One aspiring entrepreneur has taken to Kiwi crowdfunding platform PledgeMe in the hopes of raising $30,000 to cover various international patents for his self-regulating pneumatic vehicle suspension system.

With two days to go, he is about a sixth of the way to his goal.

English transplant Simeon Gilbert, who now calls New Zealand home, says he's been working on developing a better vehicle suspension system for more than 10 years.

Gilbert came up with the idea after he was unable to find a system which met his specifications. He began researching systems in 2001 and began designing concepts in 2008; while it started as a hobby, it gradually became the focus of his engineering endeavours – desiging a system suitable for vehicles negotiating uneven surfaces with the need to carry varying loads.

The system, he says, would be ideal for drivers on roads that are unpaved or covered in potholes or rocks. Few vehicles are currently suited to continued use on these types of roads – common in rural areas and overseas in Africa, Asia and South America – which is an issue for military personnel, aid workers, agricultural workers and others.
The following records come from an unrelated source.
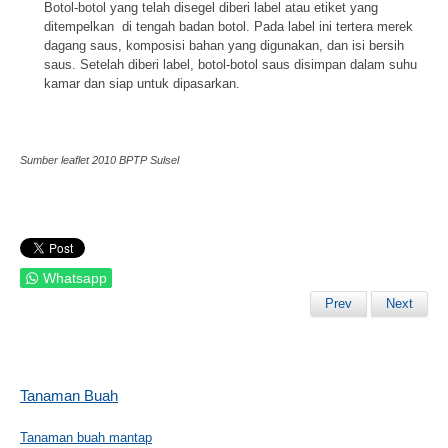
Botol-botol yang telah disegel diberi label atau etiket yang
ditempelkan di tengah badan botol. Pada label ini tertera merek
dagang saus, komposisi bahan yang digunakan, dan isi bersih
saus. Setelah diberi label, botol-botol saus disimpan dalam suhu
kamar dan siap untuk dipasarkan.
Sumber leaflet 2010 BPTP Sulsel
Whatsapp
Prev
Next
Tanaman Buah
Tanaman buah mantap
"If this suspension system gets into production I believe it will revolutionise the suspension and transport industry, but more importantly it will revolutionise accessing remote areas. It will reduce wear on vehicles, their cargos, and even the roads increasing accessibility and efficiency," says Gilbert.

According to Gilbert, a New Zealand patent on his idea is pending. If his efforts to gain international patents are successful he will be on the hunt for manufacturers interested in taking on the project, with the next step being a computer simulation analysis.

"While on one hand not having a patent means it is free for all to build, which sounds like a good thing for society, but in fact it is not as good as it sounds ... For a company to be able to justify the level of investment needed to achieve this, it needs the monopoly that a patent provides."

Gilbert says he does not have the resources to further research and develop the concept himself; instead he hopes a potential manufacturer will fund this. If there are no takers, he will develop it himself part-time while working.